Resultado: a CBD convocou vinte jogadores cariocas e mais um de Campos. Araken
Patusca, resolveu brigar como Santos e furar o boicote paulista. Ele completou a
lista dos vinte e dois convocados.
Sem um treinador, apenas com os três membros da comissão técnica para dar
palpites ocasionais, a seleção realizou apenas dois treinos antes de embarcar no
navio Conte Verde com destino a Montevidéu. Embora improvisada, inexperiente,
sem refletir o bom nível técnico que o futebol brasileiro já atingira em 1930, a
seleção chegou a Montevidéu para disputar sua primeira Copa do Mundo. O chefe da
delegação, Afrânio Costa, nada tinha ver com o futebol. Era um desportista do
tiro ao alvo, medalha de prata nos jogos olímpicos de Antuérpia em 1920. Horace
Werner viajou apenas como secretário. Silvio Vasques e Otavio Antonio da Silva,
como jornalistas. Gilberto de Almeida Rêgo era o arbitro brasileiro indicado
pela FIFA e nenhum treinador. Pindaro de Carvalho, que seria o técnico, seguiu
depois com os jogadores Joel e Teofilo. Com tudo isso, havia alguns trunfos.

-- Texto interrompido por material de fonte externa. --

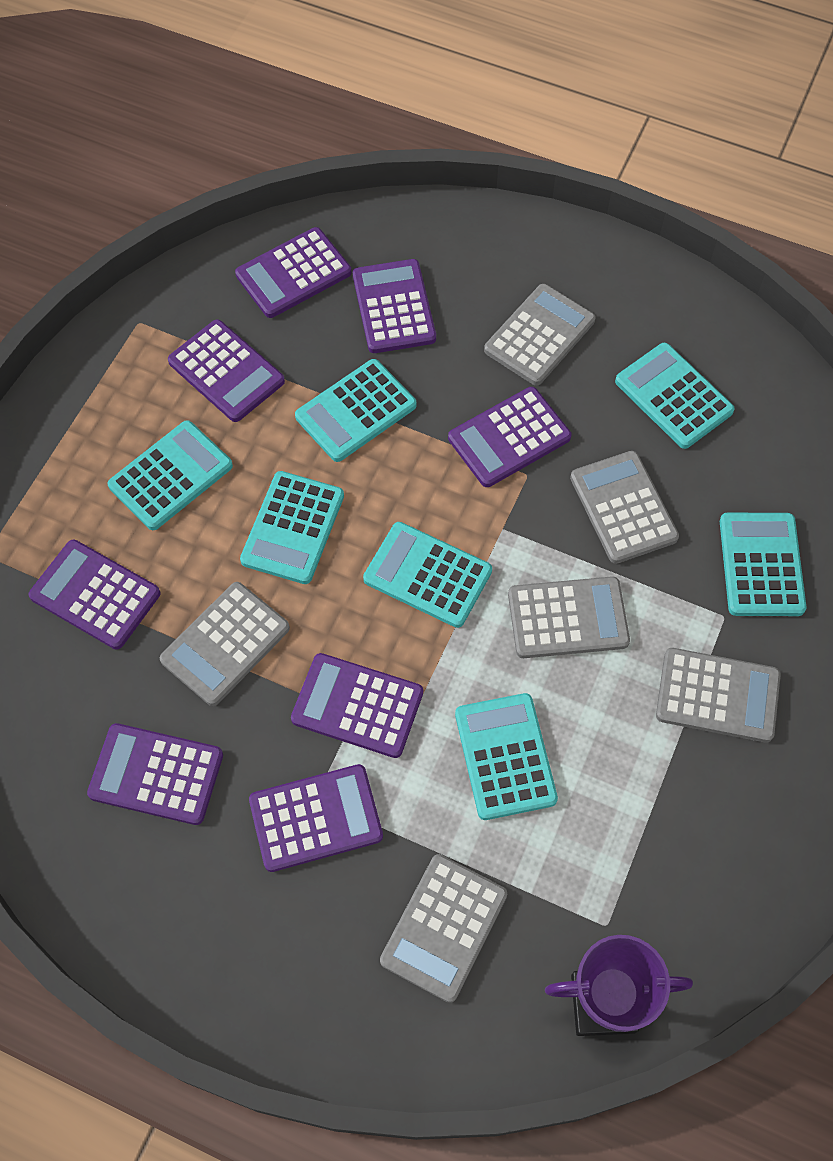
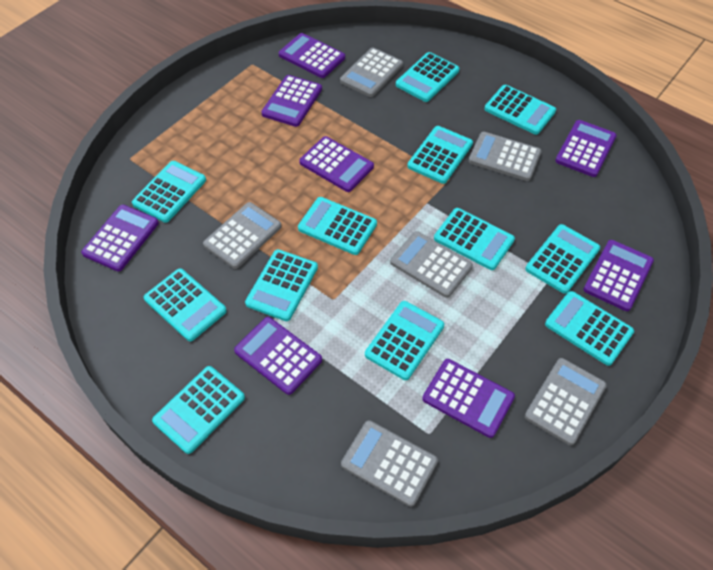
purple trophy: 1 -> 0
turquoise calculator: 7 -> 12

Fausto de Santos, a Maravilha Negra, centro médio e líder, começava a despontar
com uma das mais curtas e brilhantes carreira de todo futebol brasileiro. Havia
Preguinho, um atleta completo e muito inteligente. Russinho, um atacante cheio
de malícia. Carvalho Leite, um tanque de coragem e goleador. E Araken Patusca,
um grande craque e de drible fácil. Mas, isso não foi o bastante para impedir
que nossa seleção fosse eliminada logo no primeiro jogo.

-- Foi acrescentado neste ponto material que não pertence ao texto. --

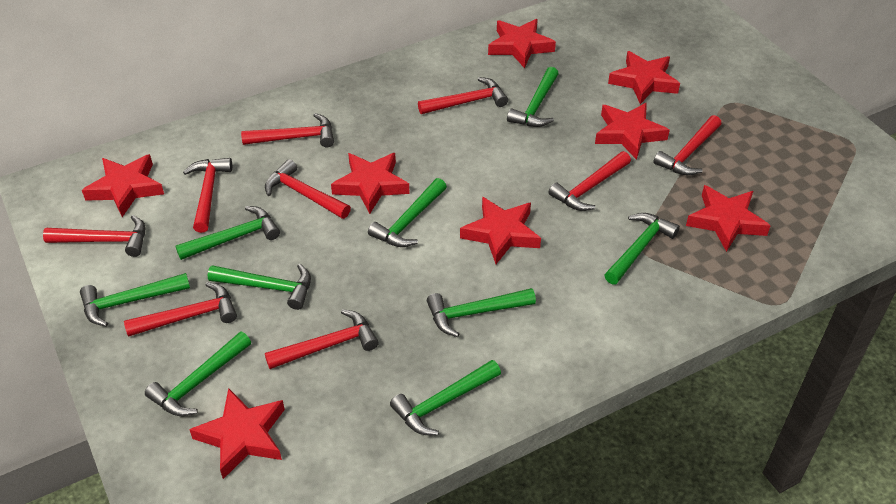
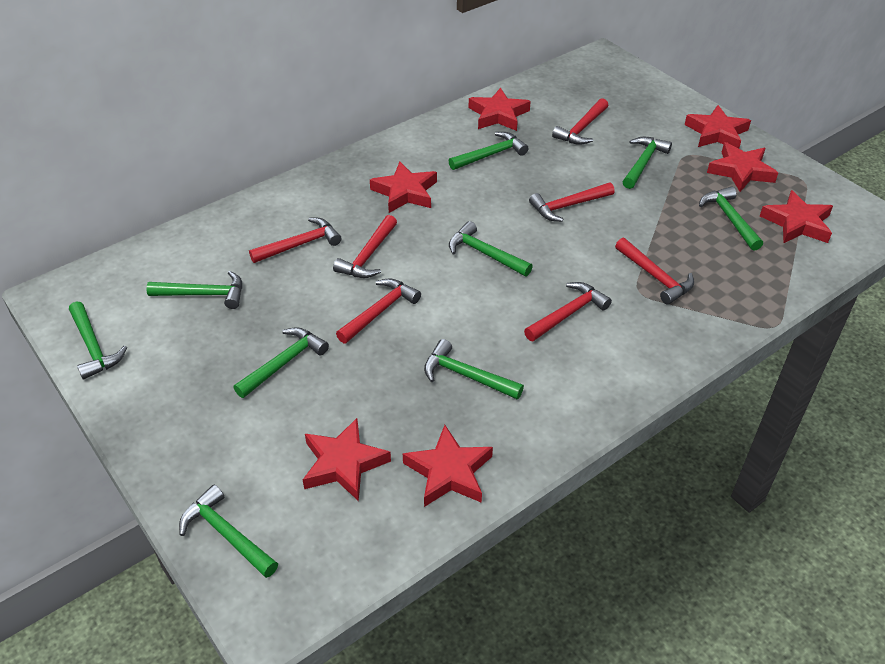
red hammer: 9 -> 7
red star: 8 -> 7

Como o numero de participantes era apenas de treze, e não dezesseis com se
pretendia, o campeonato foi disputado pelo sistema eliminatório, mas com os
países divididos em quatro grupos, cujos vencedores seriam, automaticamente,
semifinalistas. O Brasil ficou no grupo dois junto com Iugoslávia e Bolívia. No
dia 14 de junho, o time brasileiro escalado por Pindaro de Carvalho, entrava no
encharcado campo do Parque Central para enfrentar a Iugoslávia. Fazia frio de
quase zero grau. Os iugoslavos marcaram dois a zero no primeiro tempo. No
intervalo, os brasileiros foram obrigados a se aquecerem com cobertores por
causa do frio. Até chá quente os jogadores tomaram para vencer o frio. No
segundo tempo, jogamos melhor e conseguimos apenas um gol através de Preguinho.

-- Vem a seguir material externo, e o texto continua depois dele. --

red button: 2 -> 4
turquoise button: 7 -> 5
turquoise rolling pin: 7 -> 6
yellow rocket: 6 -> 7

Quando o Brasil enfrentou a Bolívia no estádio Centenário, já estávamos
eliminados porque a Iugoslávia, três dias antes, havia vencido os bolivianos e
garantido a passagem para as semifinais. Para diminuir um pouco a tristeza,
goleamos a Bolívia por 4x0 com dois gols de Preguinho e dois de Moderato. A
nossa seleção sofreu algumas alteração para seu segundo compromisso. Nas duas
semifinais, Uruguai e Argentina derrotaram Iugoslávia e Estados Unidos, a grande
surpresa do campeonato. A finalíssima foi entre Uruguai e Argentina. Por três
dias, em Montevidéu e Buenos Ayres não se falava em outra coisa. Na véspera do
jogo, as barcas cruzavam o Rio Prata cheias de argentinos inflamados, a agitar
bandeiras e cantar canções patrióticas. No outro lado, a confusão era ainda
maior. Hotéis lotados, ingressos já nas mãos dos cambistas e muitas discussões
sobre o jogo.
Oitenta mil torcedores lotaram o estádio Centenário. O juiz era o belga John
Langenus. O primeiro problema foi resolvido pelo arbitro no sorteio. Como o
regulamento não previa nada sobre a bola a ser usada, José Nazassi queria a bola
uruguaia, e Manuel Ferreira exigia a bola argentina. Apesar deste clima nervoso
dentro e fora do campo, o jogo transcorreu dentro de uma disciplina aceitável.
Dorado fez 1x0 para os uruguaios e, logo depois, Peucelle empatou para os
argentinos. Dominando o jogo, Stabile, o artilheiro da Copa, colocou a Argentina
em vantagem. 2x1 foi o placar do primeiro tempo. Nos quarenta e cinco minutos
finais veio a espantosa reação uruguaia. Cea empatou. Iriarte fez 3x2 para
delírio de sua torcida que não parava de gritar e incentivar seus jogadores. No
final da partida, Castro, El Manco, com uma cabeçada maravilhosa completou o
marcador – Uruguai 4 x Argentina 2. Risos, lágrimas, abraços, a emoção tomou
conta de toda seleção celeste. Os jogadores choravam e beijavam a bandeira do
seu país que, logo depois, foi hasteada no topo da Torre das Homenagens que fica
no estádio Centenário de Montevidéu. Os uruguaios eram os primeiros campeões do
mundo e inscrevia seu nome na Taça Jules Rimet.